Extrait de de

(002) La paillasse……

Où maintenant la vie se fait, se jauge et se défait – refaite, parfaite ou contrefaite en pièces rattachées, détachées ou rapportées.

Où la question partout présente, du fond de son absence même, est celle du sens – de l’homme en son existence, de l’humain en sa signifiance.

Où les techniques s’enchaînent, parfois enchaînent, et souvent se déchaînent – pour extraire : la souffrance du corps ;  le corps de l’identité ; l’identité du relationnel ; et l’homme de tous ses engagements, liens, liances et appartenances.

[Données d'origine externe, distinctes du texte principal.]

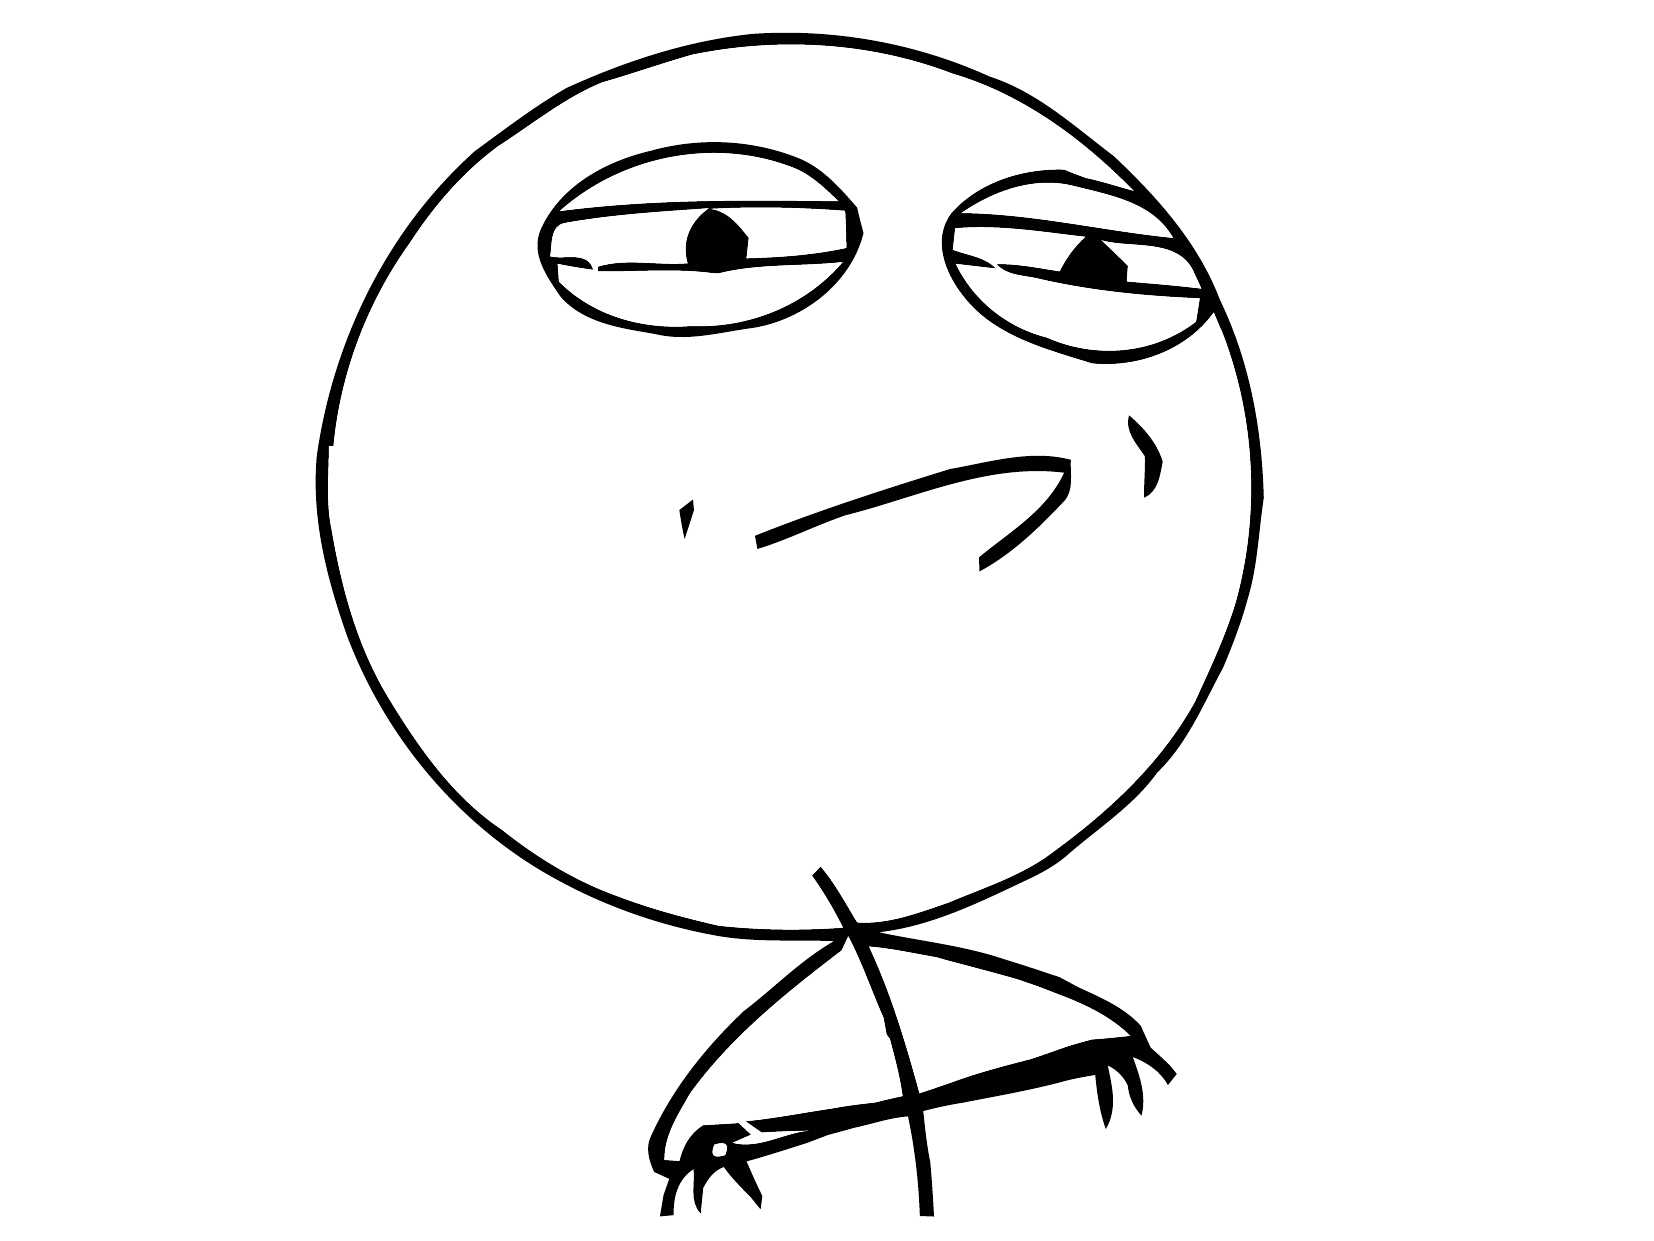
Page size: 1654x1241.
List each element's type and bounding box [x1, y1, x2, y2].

picture [315, 32, 1264, 1217]
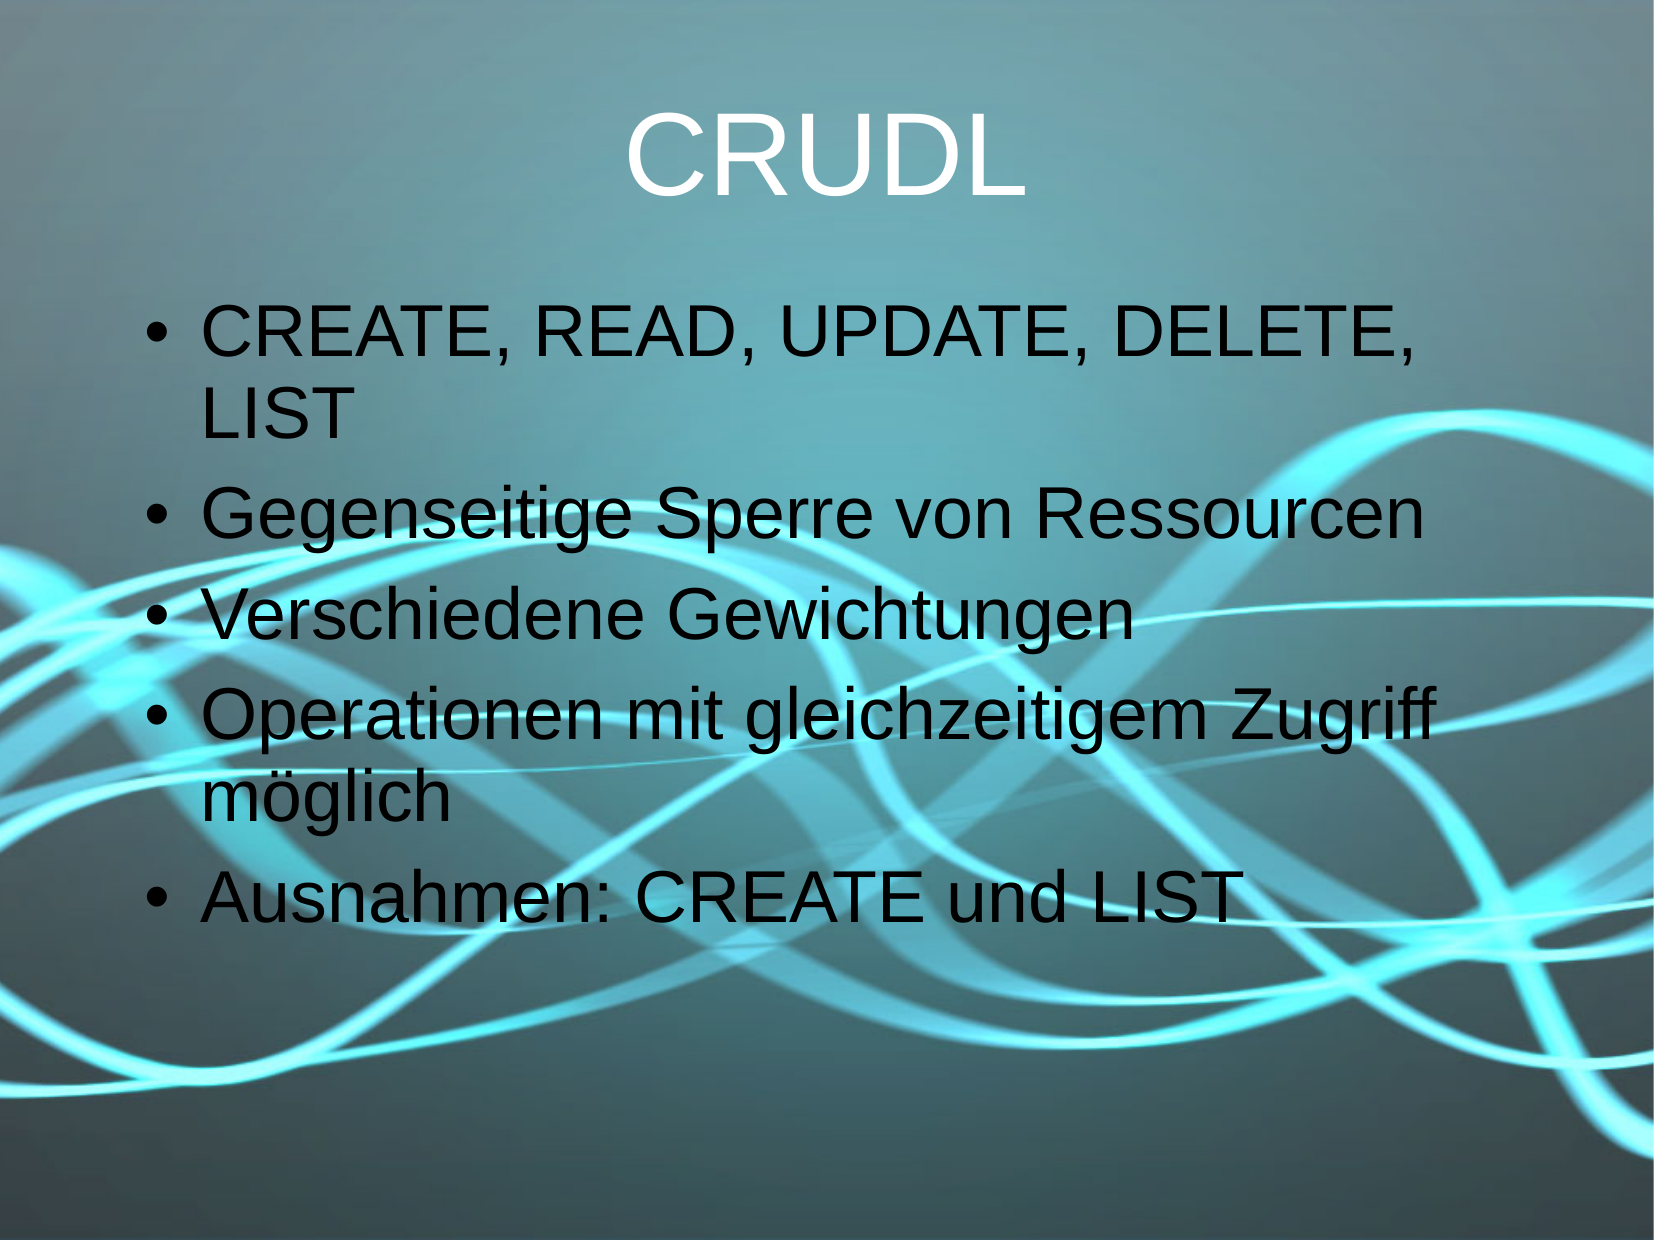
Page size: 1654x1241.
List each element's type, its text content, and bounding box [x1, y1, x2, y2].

title CRUDL [124, 21, 1530, 288]
picture [0, 0, 1654, 1240]
list CREATE, READ, UPDATE, DELETE, LIST Gegenseitige Sperre von Ressourcen Verschiedene Gewichtungen Operationen mit gleichzeitigem Zugriff möglich Ausnahmen: CREATE und LIST [82, 290, 1571, 1010]
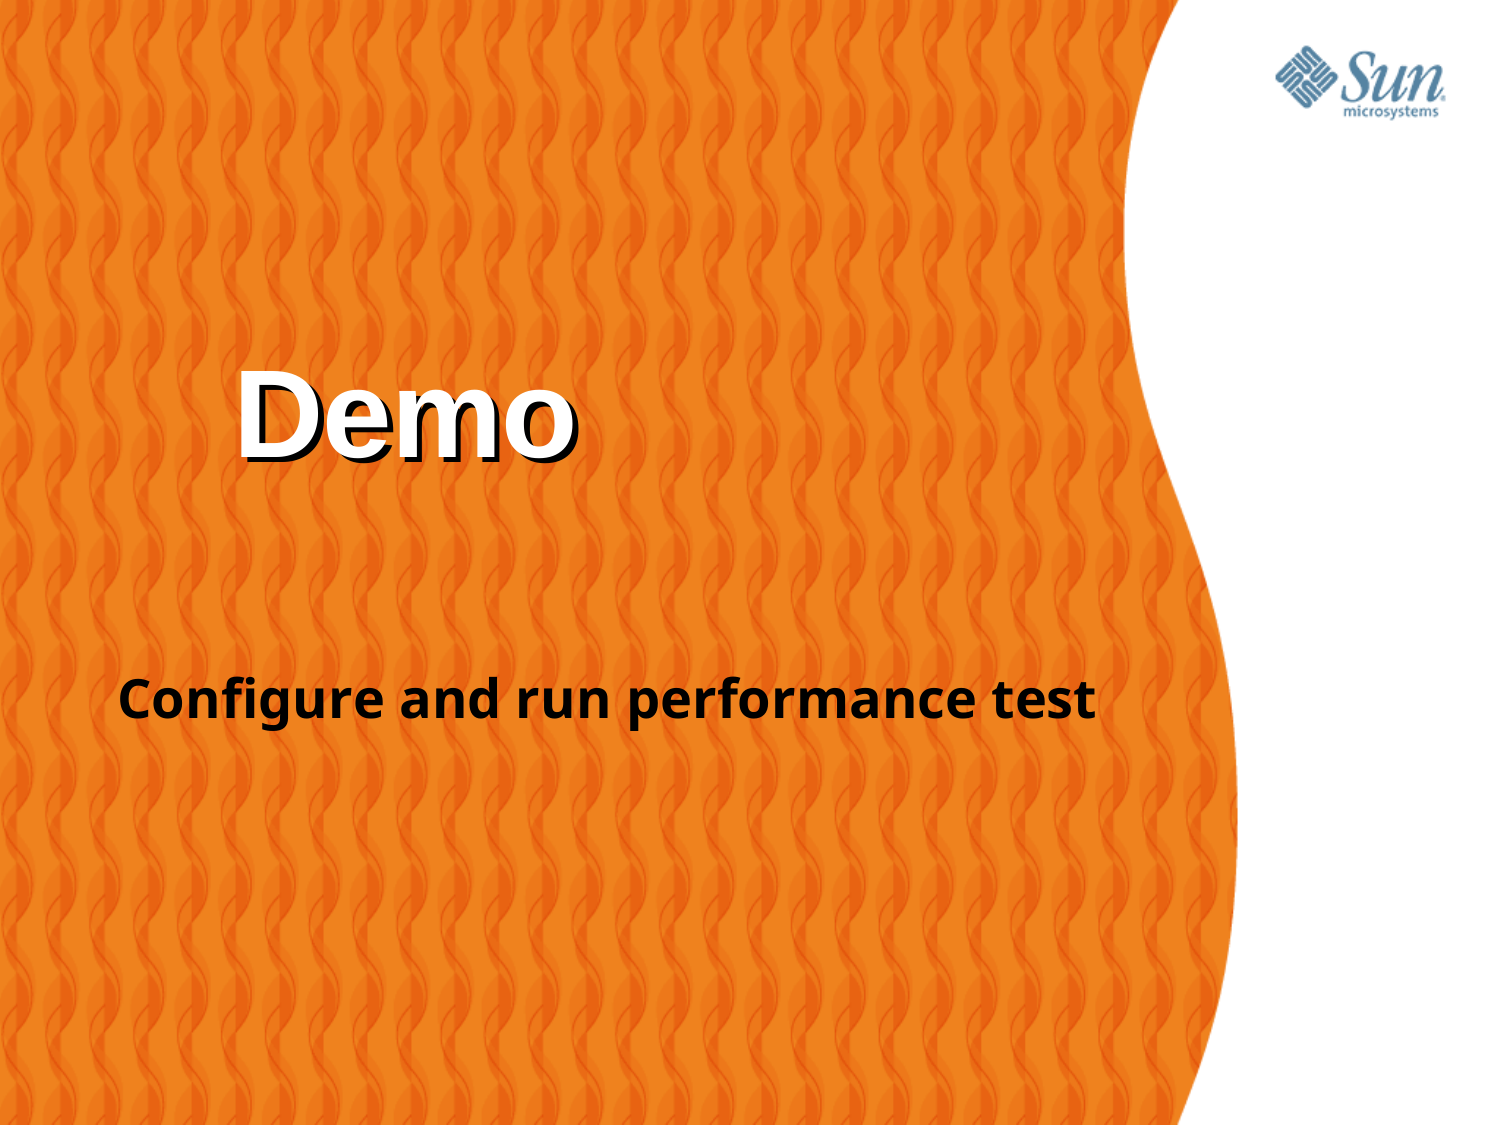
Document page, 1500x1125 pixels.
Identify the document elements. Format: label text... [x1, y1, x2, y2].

title Demo [38, 29, 1128, 642]
picture [0, 0, 1500, 1125]
text_box Configure and run performance test [33, 626, 1108, 769]
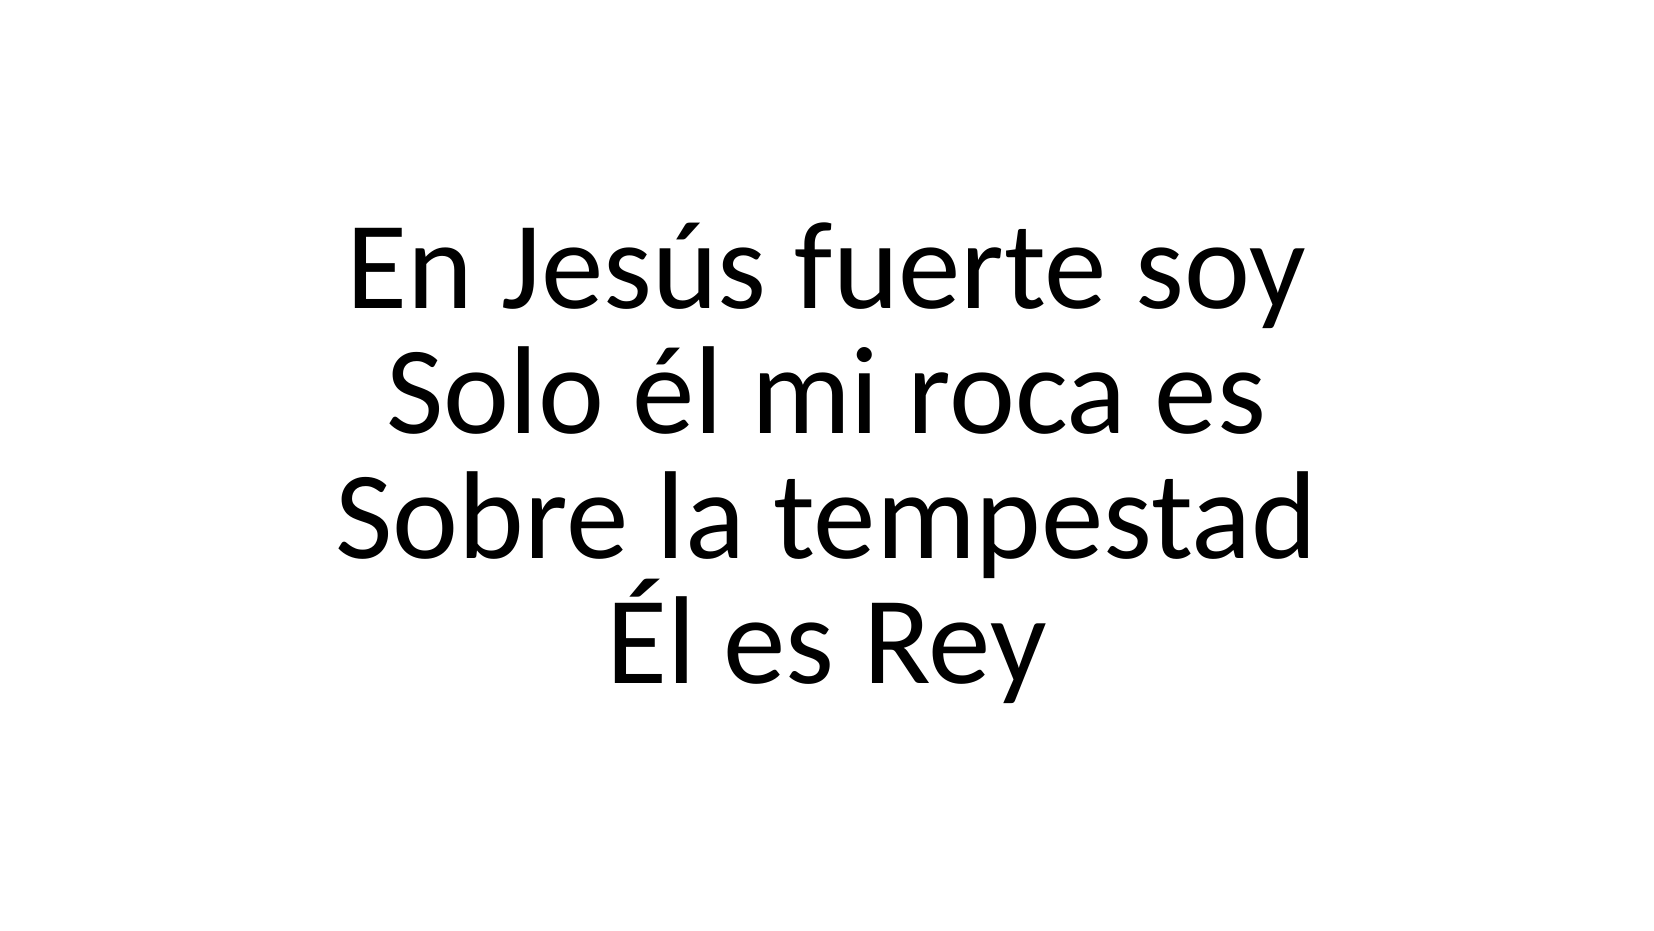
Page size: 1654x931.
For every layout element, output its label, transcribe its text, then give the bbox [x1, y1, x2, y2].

title En Jesús fuerte soy Solo él mi roca es Sobre la tempestad Él es Rey [0, 0, 1654, 931]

Extraire ou abstraire donc : hors ou loin de la Terre, hors et loin de la matrice (de moins en moins) maternelle, hors et sans le temps, hors et au-delà de l’humanité qui fit l’homme - s’en fait, nous fit (vers une posthumanité ou une transhumanité métamorphique, anamorphique ou dispersive). Où conséquemment les doubles-nœuds ou les entre-deux qui naguère définissaient l’homme révèlent puis offrent à l’opérativité leur aporie potentielle. Car les technosciences rencontrent l’humanitude comme leur source matricielle – mais cette rencontre de l’efficience et du pointillé anthropologique recouvre le déploiement (en réalisations multiples) du paradoxe associé à une enclave organique perméable astreinte à une maintenance identitaire en devenir. Paradoxe d’une intériorité qui se déplie en extériorité via une interface dermique (sensorielle) tout en soutenant un monisme substantiel décliné (se déclinant) en une expression duale (en corporéité et spiritualité, matière sensible et pensée volitive). Où donc l’homme en son humanité, sa béance et sa contingence recèle une dimension aporétique : où pourrait éclater l’individuation, s’altérer ou se déliter la conscience, se fixer l’évolution, se détisser les réseaux symboliques et s’anéantir les sensibilités. Où encore l’opérativité technique pourrait s’immiscer dans les équilibrations (agies incessamment) propres à un individu s’exprimant dans l’entre-deux du «donnée imposé» et de l’acquis conquis en assomption : et s’y immiscer au profit d’une transgression des limites corporéelles, spécielles et catégorielles.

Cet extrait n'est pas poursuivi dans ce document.